Arrived at the Quality Inn in Twin Falls near 5 PM and rested before I went out to get something to eat. My appointment at St. Luke's Hospital MSTI is tomorrow morning at 9 AM, so I won't have to drive home in the dark tomorrow afternoon.

Day 3 - Stem Cell Transplant PM Update September 16 2011

Much better control of my nausea with Ativan 1/2 dose and scheduled Zofran. Plus, I have maintenance fluids running intravenously at 125 cc hour which I think really helps me.
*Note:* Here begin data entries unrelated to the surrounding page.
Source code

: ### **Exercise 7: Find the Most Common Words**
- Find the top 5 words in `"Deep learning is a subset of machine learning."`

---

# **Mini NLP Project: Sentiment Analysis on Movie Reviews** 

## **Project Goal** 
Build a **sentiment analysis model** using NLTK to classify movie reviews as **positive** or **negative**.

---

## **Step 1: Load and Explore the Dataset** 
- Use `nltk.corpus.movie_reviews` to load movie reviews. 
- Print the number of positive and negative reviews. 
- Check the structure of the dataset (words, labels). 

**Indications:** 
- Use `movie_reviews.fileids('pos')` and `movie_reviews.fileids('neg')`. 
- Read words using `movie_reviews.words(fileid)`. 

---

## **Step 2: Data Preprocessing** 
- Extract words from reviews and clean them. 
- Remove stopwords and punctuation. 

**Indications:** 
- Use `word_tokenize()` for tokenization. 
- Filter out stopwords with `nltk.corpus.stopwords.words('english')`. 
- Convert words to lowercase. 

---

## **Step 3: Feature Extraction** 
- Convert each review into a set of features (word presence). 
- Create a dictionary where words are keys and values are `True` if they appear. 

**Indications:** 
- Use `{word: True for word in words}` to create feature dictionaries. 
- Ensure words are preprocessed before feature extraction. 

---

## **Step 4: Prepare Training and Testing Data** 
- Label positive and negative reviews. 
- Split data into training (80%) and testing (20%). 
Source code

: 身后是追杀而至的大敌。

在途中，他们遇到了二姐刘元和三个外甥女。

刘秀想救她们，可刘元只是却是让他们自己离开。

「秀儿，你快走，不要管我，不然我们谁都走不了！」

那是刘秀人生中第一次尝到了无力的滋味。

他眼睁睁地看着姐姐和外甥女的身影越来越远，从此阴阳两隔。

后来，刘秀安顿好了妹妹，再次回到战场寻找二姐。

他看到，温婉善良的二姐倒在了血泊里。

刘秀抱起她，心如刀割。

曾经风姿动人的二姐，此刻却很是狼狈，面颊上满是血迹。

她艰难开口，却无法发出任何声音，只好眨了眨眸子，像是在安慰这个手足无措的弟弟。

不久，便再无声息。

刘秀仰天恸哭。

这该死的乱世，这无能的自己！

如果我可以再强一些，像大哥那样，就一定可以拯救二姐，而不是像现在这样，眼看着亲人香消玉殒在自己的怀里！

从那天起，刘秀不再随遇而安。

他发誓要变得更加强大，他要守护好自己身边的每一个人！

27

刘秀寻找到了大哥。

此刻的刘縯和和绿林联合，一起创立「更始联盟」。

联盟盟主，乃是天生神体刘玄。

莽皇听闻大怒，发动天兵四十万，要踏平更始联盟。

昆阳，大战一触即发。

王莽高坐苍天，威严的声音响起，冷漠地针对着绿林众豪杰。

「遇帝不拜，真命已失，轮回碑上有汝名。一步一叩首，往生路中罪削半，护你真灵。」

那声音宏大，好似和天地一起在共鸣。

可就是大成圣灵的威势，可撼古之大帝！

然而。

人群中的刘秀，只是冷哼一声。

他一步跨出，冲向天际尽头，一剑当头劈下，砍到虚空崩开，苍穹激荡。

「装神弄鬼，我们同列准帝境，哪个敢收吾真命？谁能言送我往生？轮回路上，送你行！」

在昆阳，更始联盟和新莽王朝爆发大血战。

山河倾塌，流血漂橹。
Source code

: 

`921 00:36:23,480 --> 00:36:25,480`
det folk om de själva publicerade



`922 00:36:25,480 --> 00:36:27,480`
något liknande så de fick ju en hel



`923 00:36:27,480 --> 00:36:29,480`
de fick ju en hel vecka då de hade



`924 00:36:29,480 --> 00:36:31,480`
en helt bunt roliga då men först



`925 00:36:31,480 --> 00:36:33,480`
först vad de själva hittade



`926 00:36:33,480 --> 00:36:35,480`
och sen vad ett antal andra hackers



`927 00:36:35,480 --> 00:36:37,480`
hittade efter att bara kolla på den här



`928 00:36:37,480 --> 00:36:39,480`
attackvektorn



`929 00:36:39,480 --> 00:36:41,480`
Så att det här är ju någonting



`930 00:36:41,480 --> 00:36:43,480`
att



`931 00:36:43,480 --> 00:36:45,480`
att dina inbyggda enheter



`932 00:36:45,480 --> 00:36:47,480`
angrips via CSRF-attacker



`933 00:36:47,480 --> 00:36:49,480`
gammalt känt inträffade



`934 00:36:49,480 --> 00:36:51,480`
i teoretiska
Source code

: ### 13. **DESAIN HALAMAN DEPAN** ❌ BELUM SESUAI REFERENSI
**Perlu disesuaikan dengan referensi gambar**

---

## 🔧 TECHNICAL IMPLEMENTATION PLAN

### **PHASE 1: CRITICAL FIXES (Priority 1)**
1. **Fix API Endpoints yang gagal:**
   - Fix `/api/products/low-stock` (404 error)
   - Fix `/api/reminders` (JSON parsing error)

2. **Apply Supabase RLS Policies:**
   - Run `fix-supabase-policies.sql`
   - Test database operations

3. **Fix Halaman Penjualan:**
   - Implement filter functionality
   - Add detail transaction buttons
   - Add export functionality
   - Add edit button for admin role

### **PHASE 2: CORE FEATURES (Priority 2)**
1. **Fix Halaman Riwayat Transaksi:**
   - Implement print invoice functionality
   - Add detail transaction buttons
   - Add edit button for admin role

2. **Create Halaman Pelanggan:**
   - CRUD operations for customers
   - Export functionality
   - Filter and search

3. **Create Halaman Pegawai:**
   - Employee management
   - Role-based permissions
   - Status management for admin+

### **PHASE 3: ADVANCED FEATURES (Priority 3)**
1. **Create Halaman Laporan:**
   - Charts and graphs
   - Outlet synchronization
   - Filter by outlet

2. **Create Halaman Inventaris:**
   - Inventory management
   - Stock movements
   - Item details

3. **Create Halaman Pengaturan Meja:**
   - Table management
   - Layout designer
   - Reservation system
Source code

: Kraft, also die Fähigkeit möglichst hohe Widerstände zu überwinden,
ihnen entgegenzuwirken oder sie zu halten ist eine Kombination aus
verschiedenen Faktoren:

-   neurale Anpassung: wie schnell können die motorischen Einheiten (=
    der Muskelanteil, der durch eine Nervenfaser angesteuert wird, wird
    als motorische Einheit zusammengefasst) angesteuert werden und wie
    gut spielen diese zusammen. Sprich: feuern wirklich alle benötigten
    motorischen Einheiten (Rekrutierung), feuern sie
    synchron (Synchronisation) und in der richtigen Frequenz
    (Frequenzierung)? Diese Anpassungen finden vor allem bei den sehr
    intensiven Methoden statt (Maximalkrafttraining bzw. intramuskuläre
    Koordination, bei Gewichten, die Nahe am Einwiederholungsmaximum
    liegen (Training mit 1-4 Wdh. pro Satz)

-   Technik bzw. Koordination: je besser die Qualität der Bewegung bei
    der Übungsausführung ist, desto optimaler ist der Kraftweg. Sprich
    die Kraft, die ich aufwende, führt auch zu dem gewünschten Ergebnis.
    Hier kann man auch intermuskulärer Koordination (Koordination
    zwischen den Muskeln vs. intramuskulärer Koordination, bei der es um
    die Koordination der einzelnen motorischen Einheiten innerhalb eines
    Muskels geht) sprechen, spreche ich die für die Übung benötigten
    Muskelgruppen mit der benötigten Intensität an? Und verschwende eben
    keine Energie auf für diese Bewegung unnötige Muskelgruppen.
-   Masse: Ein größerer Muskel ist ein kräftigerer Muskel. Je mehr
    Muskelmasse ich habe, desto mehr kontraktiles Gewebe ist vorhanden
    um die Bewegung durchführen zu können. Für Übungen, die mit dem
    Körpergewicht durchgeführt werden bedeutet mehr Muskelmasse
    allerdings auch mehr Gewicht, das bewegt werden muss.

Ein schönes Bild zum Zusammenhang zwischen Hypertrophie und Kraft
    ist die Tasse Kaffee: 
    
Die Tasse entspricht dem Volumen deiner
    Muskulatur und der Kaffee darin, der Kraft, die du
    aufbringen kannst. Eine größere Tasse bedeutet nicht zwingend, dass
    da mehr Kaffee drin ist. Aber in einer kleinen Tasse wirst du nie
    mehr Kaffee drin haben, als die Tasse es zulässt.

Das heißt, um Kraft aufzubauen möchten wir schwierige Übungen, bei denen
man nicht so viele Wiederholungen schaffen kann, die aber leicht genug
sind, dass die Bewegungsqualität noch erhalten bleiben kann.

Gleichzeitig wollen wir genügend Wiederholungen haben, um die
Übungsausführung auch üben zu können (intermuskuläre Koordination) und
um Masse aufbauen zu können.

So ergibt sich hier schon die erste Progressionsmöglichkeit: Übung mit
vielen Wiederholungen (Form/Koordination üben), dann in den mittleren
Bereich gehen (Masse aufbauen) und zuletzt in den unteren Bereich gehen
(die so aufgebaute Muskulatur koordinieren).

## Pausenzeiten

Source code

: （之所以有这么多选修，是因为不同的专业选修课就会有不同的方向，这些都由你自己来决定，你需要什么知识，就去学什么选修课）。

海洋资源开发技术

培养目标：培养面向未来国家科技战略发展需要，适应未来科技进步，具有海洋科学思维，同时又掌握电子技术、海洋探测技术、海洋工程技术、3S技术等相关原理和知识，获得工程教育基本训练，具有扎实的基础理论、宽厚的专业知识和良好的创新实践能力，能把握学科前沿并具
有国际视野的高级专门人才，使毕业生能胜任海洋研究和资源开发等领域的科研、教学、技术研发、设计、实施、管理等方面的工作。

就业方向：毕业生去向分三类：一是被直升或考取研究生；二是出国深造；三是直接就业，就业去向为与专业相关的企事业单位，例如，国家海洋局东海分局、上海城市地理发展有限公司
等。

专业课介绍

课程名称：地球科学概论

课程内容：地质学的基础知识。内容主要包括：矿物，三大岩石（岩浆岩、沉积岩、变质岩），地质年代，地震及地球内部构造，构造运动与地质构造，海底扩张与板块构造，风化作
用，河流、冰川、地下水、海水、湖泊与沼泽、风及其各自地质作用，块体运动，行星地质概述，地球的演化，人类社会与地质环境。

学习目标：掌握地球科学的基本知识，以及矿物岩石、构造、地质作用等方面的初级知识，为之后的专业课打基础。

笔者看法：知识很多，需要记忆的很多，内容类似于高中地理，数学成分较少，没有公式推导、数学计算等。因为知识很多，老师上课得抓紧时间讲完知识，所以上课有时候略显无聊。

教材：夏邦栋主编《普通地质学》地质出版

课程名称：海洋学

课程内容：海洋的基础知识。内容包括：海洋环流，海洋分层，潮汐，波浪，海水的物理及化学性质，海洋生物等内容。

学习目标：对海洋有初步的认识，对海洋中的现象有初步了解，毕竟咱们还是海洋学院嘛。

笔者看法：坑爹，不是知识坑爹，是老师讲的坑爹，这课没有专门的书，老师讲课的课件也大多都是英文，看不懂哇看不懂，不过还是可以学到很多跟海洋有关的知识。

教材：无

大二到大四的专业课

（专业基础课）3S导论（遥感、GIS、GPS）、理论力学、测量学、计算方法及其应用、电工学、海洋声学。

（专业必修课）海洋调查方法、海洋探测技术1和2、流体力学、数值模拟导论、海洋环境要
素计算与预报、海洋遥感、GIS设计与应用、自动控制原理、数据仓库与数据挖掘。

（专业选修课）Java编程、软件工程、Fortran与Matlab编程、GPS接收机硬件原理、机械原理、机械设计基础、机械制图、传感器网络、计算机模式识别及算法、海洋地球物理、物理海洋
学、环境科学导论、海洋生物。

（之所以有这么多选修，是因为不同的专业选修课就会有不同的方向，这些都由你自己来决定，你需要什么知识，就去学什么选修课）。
Jani came and stayed all afternoon in to the evening with me. She put her organizational gene to good use and rearranged my entire room. I don't know what they were thinking when they built this hospital for patients who would have LONG stays - because there aren't any good places to store anything. Jani brought all of my stuff in big see through plastic bins that she stacks. Jani brought me cold cereal and Silk Milk (I have a lactose intolerance) and that seems to work in my not-so-right stomach for now.  I love my sister~

I walked with Jani in the hallway before she left. We are missing my Transplant Coordinator, Dana Godec, RN who has been out sick since the 9th of September. Wishing her the best.

Day 3 - Friday September 16 2011 Update

Well, I didn't have a heart attack! Yippee!  My Troponin I blood level came back normal again after 6 hours and they discontinued the portable cardiac monitor that I have been wearing since 4 AM. However, I can guarantee that "something" happened to me at 4 AM and it was PAINFUL and SCARY.
This afternoon, I just continue really nauseated and don't want to eat or drink anything. Have been sipping on water, but they decided at 1 PM to hook me back up to the IV to hydrate me - I think that will make me feel better.
The Occupational Therapist came to see how I was doing on my exercises - I was NOT - so, she left.
I've also had visits from Dr. Pollyea, Nurse Practitioner Trish, and Social Worker, Michelle (who is already lining up discharge options).